■ **Task to carry out**
After reading the records, print them all again exactly as they stand.

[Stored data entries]
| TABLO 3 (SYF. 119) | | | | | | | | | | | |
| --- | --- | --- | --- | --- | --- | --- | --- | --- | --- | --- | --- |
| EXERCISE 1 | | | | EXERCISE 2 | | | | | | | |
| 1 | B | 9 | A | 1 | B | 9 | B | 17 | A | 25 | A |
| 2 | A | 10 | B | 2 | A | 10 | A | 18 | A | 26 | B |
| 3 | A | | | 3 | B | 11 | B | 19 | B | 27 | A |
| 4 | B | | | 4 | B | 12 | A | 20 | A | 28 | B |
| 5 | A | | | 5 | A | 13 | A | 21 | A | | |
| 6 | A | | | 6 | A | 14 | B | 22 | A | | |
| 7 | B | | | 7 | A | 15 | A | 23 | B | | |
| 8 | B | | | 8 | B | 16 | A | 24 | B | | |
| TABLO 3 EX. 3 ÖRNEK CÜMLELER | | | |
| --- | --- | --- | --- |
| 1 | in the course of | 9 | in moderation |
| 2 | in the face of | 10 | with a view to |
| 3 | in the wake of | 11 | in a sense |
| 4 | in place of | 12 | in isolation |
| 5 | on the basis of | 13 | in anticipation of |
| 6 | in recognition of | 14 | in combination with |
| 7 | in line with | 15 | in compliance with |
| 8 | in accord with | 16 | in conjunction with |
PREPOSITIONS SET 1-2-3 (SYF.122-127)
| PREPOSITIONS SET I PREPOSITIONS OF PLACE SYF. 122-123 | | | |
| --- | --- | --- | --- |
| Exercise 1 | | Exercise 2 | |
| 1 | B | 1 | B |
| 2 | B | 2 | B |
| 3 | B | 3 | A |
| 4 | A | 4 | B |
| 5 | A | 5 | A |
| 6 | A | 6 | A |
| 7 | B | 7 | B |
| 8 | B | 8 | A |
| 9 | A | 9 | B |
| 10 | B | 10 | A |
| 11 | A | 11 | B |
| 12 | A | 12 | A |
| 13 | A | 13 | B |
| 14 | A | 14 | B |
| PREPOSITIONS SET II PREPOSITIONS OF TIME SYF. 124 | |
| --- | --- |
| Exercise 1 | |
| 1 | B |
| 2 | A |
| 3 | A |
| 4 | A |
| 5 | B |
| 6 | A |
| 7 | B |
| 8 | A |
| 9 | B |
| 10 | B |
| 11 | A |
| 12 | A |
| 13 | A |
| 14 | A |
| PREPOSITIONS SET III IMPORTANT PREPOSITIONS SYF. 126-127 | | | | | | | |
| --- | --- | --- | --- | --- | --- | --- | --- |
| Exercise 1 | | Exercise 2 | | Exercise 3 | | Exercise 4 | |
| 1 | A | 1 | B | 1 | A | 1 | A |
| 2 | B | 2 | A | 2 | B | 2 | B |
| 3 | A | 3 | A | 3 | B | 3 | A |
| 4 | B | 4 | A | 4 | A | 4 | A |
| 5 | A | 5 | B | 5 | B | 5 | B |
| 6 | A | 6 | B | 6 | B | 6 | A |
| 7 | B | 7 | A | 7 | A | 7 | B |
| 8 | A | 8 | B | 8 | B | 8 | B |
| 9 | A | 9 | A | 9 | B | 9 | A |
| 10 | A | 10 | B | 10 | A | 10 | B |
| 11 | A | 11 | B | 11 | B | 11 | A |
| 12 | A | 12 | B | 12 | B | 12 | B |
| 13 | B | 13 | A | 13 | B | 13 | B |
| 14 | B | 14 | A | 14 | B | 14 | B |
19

■ **Exercise solution**
| TABLO 3 (SYF. 119) | | | | | | | | | | | |
| --- | --- | --- | --- | --- | --- | --- | --- | --- | --- | --- | --- |
| EXERCISE 1 | | | | EXERCISE 2 | | | | | | | |
| 1 | B | 9 | A | 1 | B | 9 | B | 17 | A | 25 | A |
| 2 | A | 10 | B | 2 | A | 10 | A | 18 | A | 26 | B |
| 3 | A | | | 3 | B | 11 | B | 19 | B | 27 | A |
| 4 | B | | | 4 | B | 12 | A | 20 | A | 28 | B |
| 5 | A | | | 5 | A | 13 | A | 21 | A | | |
| 6 | A | | | 6 | A | 14 | B | 22 | A | | |
| 7 | B | | | 7 | A | 15 | A | 23 | B | | |
| 8 | B | | | 8 | B | 16 | A | 24 | B | | |
| TABLO 3 EX. 3 ÖRNEK CÜMLELER | | | |
| --- | --- | --- | --- |
| 1 | in the course of | 9 | in moderation |
| 2 | in the face of | 10 | with a view to |
| 3 | in the wake of | 11 | in a sense |
| 4 | in place of | 12 | in isolation |
| 5 | on the basis of | 13 | in anticipation of |
| 6 | in recognition of | 14 | in combination with |
| 7 | in line with | 15 | in compliance with |
| 8 | in accord with | 16 | in conjunction with |
PREPOSITIONS SET 1-2-3 (SYF.122-127)
| PREPOSITIONS SET I PREPOSITIONS OF PLACE SYF. 122-123 | | | |
| --- | --- | --- | --- |
| Exercise 1 | | Exercise 2 | |
| 1 | B | 1 | B |
| 2 | B | 2 | B |
| 3 | B | 3 | A |
| 4 | A | 4 | B |
| 5 | A | 5 | A |
| 6 | A | 6 | A |
| 7 | B | 7 | B |
| 8 | B | 8 | A |
| 9 | A | 9 | B |
| 10 | B | 10 | A |
| 11 | A | 11 | B |
| 12 | A | 12 | A |
| 13 | A | 13 | B |
| 14 | A | 14 | B |
| PREPOSITIONS SET II PREPOSITIONS OF TIME SYF. 124 | |
| --- | --- |
| Exercise 1 | |
| 1 | B |
| 2 | A |
| 3 | A |
| 4 | A |
| 5 | B |
| 6 | A |
| 7 | B |
| 8 | A |
| 9 | B |
| 10 | B |
| 11 | A |
| 12 | A |
| 13 | A |
| 14 | A |
| PREPOSITIONS SET III IMPORTANT PREPOSITIONS SYF. 126-127 | | | | | | | |
| --- | --- | --- | --- | --- | --- | --- | --- |
| Exercise 1 | | Exercise 2 | | Exercise 3 | | Exercise 4 | |
| 1 | A | 1 | B | 1 | A | 1 | A |
| 2 | B | 2 | A | 2 | B | 2 | B |
| 3 | A | 3 | A | 3 | B | 3 | A |
| 4 | B | 4 | A | 4 | A | 4 | A |
| 5 | A | 5 | B | 5 | B | 5 | B |
| 6 | A | 6 | B | 6 | B | 6 | A |
| 7 | B | 7 | A | 7 | A | 7 | B |
| 8 | A | 8 | B | 8 | B | 8 | B |
| 9 | A | 9 | A | 9 | B | 9 | A |
| 10 | A | 10 | B | 10 | A | 10 | B |
| 11 | A | 11 | B | 11 | B | 11 | A |
| 12 | A | 12 | B | 12 | B | 12 | B |
| 13 | B | 13 | A | 13 | B | 13 | B |
| 14 | B | 14 | A | 14 | B | 14 | B |
19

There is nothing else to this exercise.